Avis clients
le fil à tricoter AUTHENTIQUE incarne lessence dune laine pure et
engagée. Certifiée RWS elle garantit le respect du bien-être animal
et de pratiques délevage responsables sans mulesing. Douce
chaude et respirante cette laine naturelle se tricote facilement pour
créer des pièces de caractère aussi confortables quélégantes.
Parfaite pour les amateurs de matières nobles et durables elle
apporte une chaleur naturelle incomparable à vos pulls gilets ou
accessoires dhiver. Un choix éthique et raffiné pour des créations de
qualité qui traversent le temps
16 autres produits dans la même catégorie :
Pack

• • • • • • •

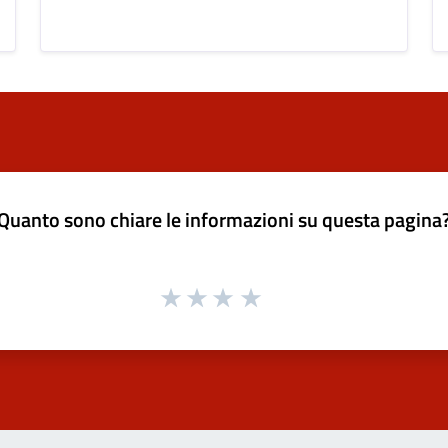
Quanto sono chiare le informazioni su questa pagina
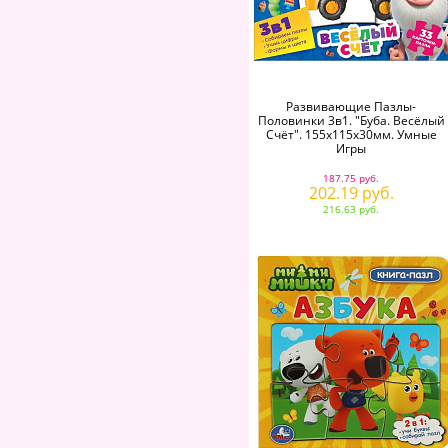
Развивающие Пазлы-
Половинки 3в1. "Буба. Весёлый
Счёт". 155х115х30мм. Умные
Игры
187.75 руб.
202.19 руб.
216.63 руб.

• • • • • • •

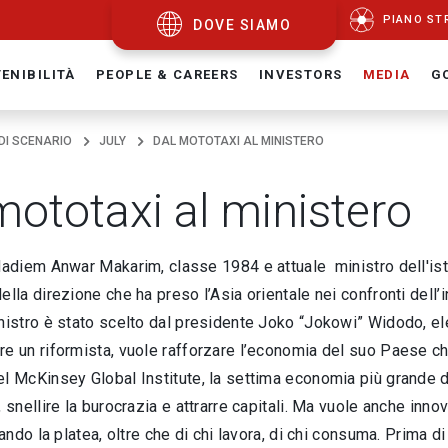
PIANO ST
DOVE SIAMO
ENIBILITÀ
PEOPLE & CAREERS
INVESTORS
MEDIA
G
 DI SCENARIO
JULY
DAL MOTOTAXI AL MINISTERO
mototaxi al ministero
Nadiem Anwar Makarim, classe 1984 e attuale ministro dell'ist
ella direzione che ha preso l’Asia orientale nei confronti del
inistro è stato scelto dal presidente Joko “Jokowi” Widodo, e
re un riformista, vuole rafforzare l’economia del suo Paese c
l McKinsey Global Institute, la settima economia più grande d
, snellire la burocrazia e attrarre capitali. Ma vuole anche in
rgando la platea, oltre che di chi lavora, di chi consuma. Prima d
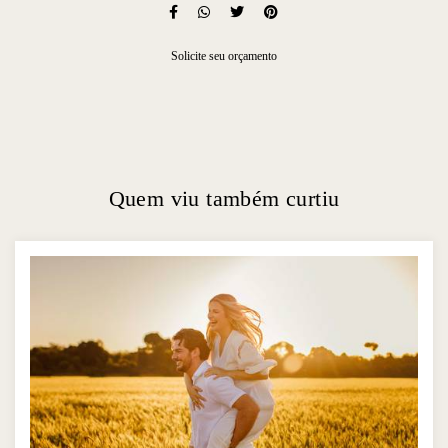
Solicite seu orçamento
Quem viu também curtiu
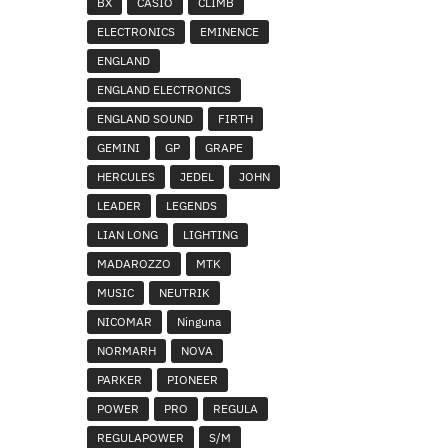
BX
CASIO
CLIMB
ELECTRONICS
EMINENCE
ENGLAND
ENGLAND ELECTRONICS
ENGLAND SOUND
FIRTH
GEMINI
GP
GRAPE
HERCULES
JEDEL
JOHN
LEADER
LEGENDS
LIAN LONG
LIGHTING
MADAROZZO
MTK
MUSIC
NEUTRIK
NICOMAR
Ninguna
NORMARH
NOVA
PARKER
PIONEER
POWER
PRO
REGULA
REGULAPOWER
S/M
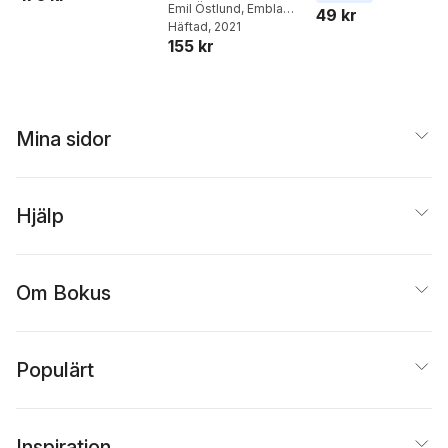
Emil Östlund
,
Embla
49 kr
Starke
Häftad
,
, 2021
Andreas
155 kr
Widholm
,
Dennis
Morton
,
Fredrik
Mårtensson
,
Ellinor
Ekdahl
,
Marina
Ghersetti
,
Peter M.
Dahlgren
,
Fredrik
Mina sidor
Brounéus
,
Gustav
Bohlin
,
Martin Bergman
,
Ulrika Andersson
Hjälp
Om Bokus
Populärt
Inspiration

• • • • • • •

- Your assignment -
Look above for the line with "Avis clients" and the line with "créer des pièces". Write out those two lines and all the lines between them, exactly, and no others.

- Output -
Avis clients
le fil à tricoter AUTHENTIQUE incarne lessence dune laine pure et
engagée. Certifiée RWS elle garantit le respect du bien-être animal
et de pratiques délevage responsables sans mulesing. Douce
chaude et respirante cette laine naturelle se tricote facilement pour
créer des pièces de caractère aussi confortables quélégantes.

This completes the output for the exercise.